Triggered? Yes. And like the one who had BEEN married I CAN give an opinion on relationships better than someone who can NOT make some friggin man who is t even rich TO PROPOSE!

So whom are we going g to listen? Me who had been and done it all or you who is basically in the way to SPCA for more pups and kittens?

If having a failed marriage where you cheated for years is brag worthy to you, *slow clap.

I'm not that invested in who listens to me... another projection of yours?
click to expand



And you are investing so much energy into my past - it is definitely an indication of you being hurt and unable letting go. If you ever walked on your soul mate mating with another soul - maybe it is because you weren’t giving him what he was looking for and not because he was a serial cheater. But no! You are cold but great (in your head) Right?

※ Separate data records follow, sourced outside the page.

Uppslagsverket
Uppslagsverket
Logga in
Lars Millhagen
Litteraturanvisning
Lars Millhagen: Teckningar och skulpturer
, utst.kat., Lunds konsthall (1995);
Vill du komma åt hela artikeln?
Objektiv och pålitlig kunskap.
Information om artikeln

Just forget your past and move on.

You KNOW I am going to be giving my opinion because women who texting a lot to other people and spending time mourning their past all have one thing in common. They aren’t giving shit about their men. You know that! So quit airing my dirty laundry that had been washed and in order when yours are packed and sit there and every time you pass that pile - it hit you in the face and you can’t LET GO and remembering me. Stop. It’s old and annoying. Throw YOUR PAST AWAY!

I am totally ok with mine. So is everybody around me. You? Not so much.